- Kubernetes 101
This page is mainly created for Skyscrapers customers that are currently being onboarded to the platform.
It assumes no prior knowledge for Kubernetes. It should technically be a much lighter and digestible version of the kubernetes documentation, with our Skyscrapers
flavor.
General target audience is aimed for software developers, or generally anyone that does not care to go in-depth towards infrastructure related topics.
Most of the samples are yaml
kubernetes manifests
. They define kubernetes objects, and they may be created via kubectl apply -f <nameofyamlfile>.yaml
.
Bearing in mind, that some example manifests here assume some dependencies.
"Kubernetes is a portable, extensible, open-source platform for managing containerized workloads and services, that facilitates both declarative configuration and automation. It has a large, rapidly growing ecosystem. Kubernetes services, support, and tools are widely available."
This is how we like to think about kubernetes.
Imagine Kubernetes as unified software that, with a single API, allows us to orchestrate and manage containers across multiple servers seamlessly. This single API is the gateway through which developers and operations teams can deploy, scale, and monitor their applications regardless of the complexity or quantity of the services involved. It abstracts the underlying infrastructure, making it easier to manage resources, balance loads, and ensure resilience and scalability. Essentially, Kubernetes acts as a powerful, centralized control plane for containerized environments, simplifying many of the challenges associated with running applications at scale in a cloud-native ecosystem.
For more in-depth reading, check the official documentation for Kubernetes
Nodes are the underlying servers that run the kubernetes software. In the case of running on AWS, they are the EC2
instances that carry our pods.
A normal Kubernetes system is composed of one or more master nodes, and multiple worker nodes. If on AWS and using EKS, then the huge matter of scaling the master node and ensuring high availability is mitigated.
The most important things that we need to know about the nodes themselves:
- They can be either a physical or a virtual machine.
- They have the following components:
- Kubelet - This agent runs on each node, ensures that containers are running in a pod.

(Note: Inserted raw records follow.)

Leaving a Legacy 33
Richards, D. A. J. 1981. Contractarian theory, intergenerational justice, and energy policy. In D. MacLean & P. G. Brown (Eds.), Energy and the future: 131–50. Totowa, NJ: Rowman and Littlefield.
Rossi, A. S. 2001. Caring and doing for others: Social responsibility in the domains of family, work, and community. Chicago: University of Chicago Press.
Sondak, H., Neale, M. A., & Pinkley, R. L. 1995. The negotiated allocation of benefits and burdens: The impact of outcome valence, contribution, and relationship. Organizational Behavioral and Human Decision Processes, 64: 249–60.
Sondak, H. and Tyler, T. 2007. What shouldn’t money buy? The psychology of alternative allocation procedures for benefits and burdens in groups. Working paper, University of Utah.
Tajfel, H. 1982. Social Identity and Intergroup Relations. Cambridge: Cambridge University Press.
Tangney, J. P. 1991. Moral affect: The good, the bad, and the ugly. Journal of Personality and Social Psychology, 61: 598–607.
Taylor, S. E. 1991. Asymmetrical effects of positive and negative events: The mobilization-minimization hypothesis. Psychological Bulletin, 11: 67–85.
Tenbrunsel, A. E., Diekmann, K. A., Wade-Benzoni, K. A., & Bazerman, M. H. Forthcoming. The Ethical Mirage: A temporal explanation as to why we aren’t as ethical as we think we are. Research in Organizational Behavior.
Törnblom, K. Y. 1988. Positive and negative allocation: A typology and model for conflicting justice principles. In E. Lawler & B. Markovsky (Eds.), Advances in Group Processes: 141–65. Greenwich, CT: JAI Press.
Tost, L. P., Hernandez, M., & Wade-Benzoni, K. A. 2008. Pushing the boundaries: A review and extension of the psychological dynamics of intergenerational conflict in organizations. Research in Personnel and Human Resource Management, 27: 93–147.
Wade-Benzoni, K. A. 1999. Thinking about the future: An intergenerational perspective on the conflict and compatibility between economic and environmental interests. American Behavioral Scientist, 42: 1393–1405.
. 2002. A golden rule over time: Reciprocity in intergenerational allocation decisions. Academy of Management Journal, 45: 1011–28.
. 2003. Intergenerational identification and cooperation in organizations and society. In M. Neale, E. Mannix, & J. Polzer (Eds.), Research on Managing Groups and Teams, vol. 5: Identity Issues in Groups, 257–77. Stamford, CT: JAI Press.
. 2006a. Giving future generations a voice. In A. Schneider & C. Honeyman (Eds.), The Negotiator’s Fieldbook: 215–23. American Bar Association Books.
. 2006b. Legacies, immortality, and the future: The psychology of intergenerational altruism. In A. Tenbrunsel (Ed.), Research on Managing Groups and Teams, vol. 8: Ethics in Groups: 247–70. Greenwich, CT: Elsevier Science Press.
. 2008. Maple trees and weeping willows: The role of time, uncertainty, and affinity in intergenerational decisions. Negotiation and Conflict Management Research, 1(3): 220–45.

- Kube-proxy - This proxy handles networking inside and outside the cluster
- Container runtime - This software is responsible for running the containers themselves, docker is an example, but of course Kubernetes supports several other runtimes.
- Just remember that the nodes inside of a kubernetes cluster can be scaled out "virtually" indefinitely. We usually add logical limits to our autoscale groups (In the case of using cluster autoscaler) or Karpenter
nodepool
definitions to protect ourselves from extreme surges.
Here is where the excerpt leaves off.